RAVE tackles zero-shot video editing by leveraging pre-trained text-to-image diffusion models without additional training. It introduces a grid-based editing scheme and a novel noise shuffling strategy to enforce strong spatio-temporal interactions, enabling fast and temporally consistent edits for longer videos. The approach is conditioned with ControlNet and uses DDIM inversion to bridge image edits to video, achieving superior temporal coherence and textual alignment on a diverse 186-video dataset. The authors provide extensive qualitative, quantitative, and user-study evidence, show favorable runtime, and release code and data to facilitate reproducibility.

Abstract

Recent advancements in diffusion-based models have demonstrated significant success in generating images from text. However, video editing models have not yet reached the same level of visual quality and user control. To address this, we introduce RAVE, a zero-shot video editing method that leverages pre-trained text-to-image diffusion models without additional training. RAVE takes an input video and a text prompt to produce high-quality videos while preserving the original motion and semantic structure. It employs a novel noise shuffling strategy, leveraging spatio-temporal interactions between frames, to produce temporally consistent videos faster than existing methods. It is also efficient in terms of memory requirements, allowing it to handle longer videos. RAVE is capable of a wide range of edits, from local attribute modifications to shape transformations. In order to demonstrate the versatility of RAVE, we create a comprehensive video evaluation dataset ranging from object-focused scenes to complex human activities like dancing and typing, and dynamic scenes featuring swimming fish and boats. Our qualitative and quantitative experiments highlight the effectiveness of RAVE in diverse video editing scenarios compared to existing methods. Our code, dataset and videos can be found in https://rave-video.github.io.
Paper Structure (42 sections, 2 equations, 13 figures, 1 table)
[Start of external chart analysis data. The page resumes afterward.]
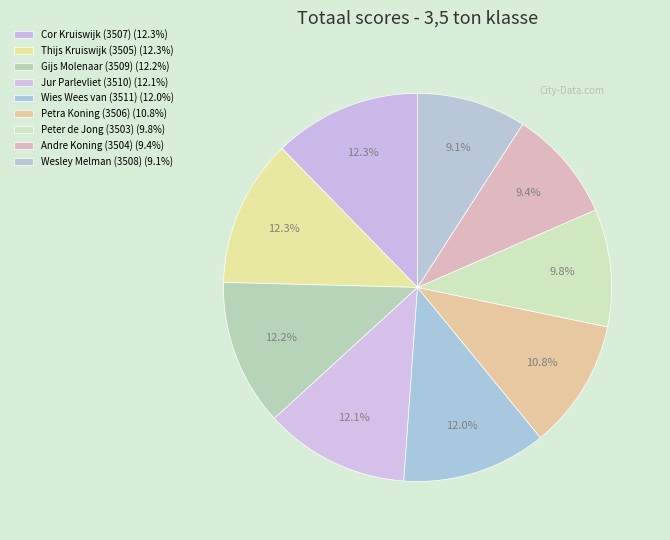

Is the sum of Petra Koning (3506) and Gijs Molenaar (3509) greater than half?

No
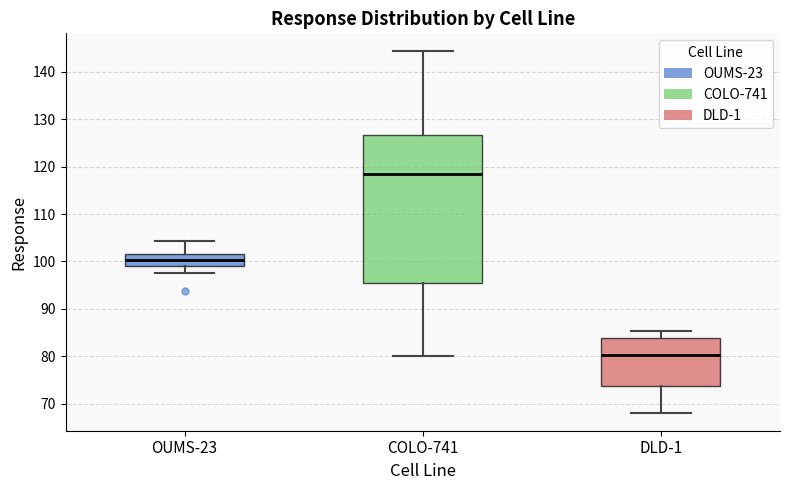

Which box is the tallest, from its lower edge to its upper edge?

COLO-741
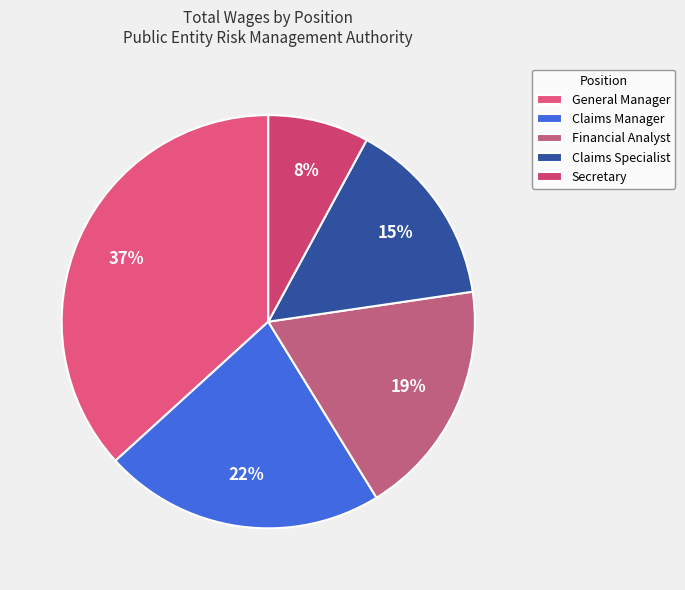

True or false: Financial Analyst accounts for 11% of the total.

False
This paper contains 42 sections, 2 equations, 13 figures, 1 table.

Figures (13)

  • Figure 1: RAVE is a lightweight and fast video editing method that enhances temporal consistency in video edits, utilizing pre-trained text-to-image diffusion models. It is capable of modifying local attributes, like changing a person's jacket (bottom right), and can also handle complex shape transformations, such as turning a wolf into a dinosaur (bottom left).
  • Figure 2: Comparison with existing attention modules. The first row shows the frames of the input video, followed by subsequent rows presenting the edited frames under various attention settings, with our approach in the last row. The column on the right provides zoomed-in crops of mountains (from the 1st and 3rd frames) and the car's bumper (from the 2nd and 4th frames).
  • Figure 3: An illustration of RAVE. Our process begins by performing a DDIM inversion with the pre-trained T2I model and condition extraction with an off-the-shelf condition preprocessor applied to the input video ($\mathcal{V}_K$). These conditions are subsequently input into ControlNet. In the RAVE video editing process, diffusion denoising is performed for T timesteps using condition grids ($\mathcal{C}_L$), latent grids ($\mathcal{G}_L^t$), and the target text prompt as input for ControlNet. Random shuffling is applied to the latent grids ($\mathcal{G}_L^t$) and condition grids ($\mathcal{C}_L$) at each denoising step. After T timesteps, the latent grids are rearranged, and the final output video ($\mathcal{V}_K^*$) is obtained.
  • Figure 4: Consistency across grids. Editing results are shown for (a) processing grids independently, (b) adapting sparse-causal attention using grids, and (c) applying RAVE. The rightmost column features a close-up of the car's front, highlighting temporal color changes per approach. RAVE produces consistent patches in all grids while other methods struggle with consistency.
  • Figure 5: Types of edits in our dataset.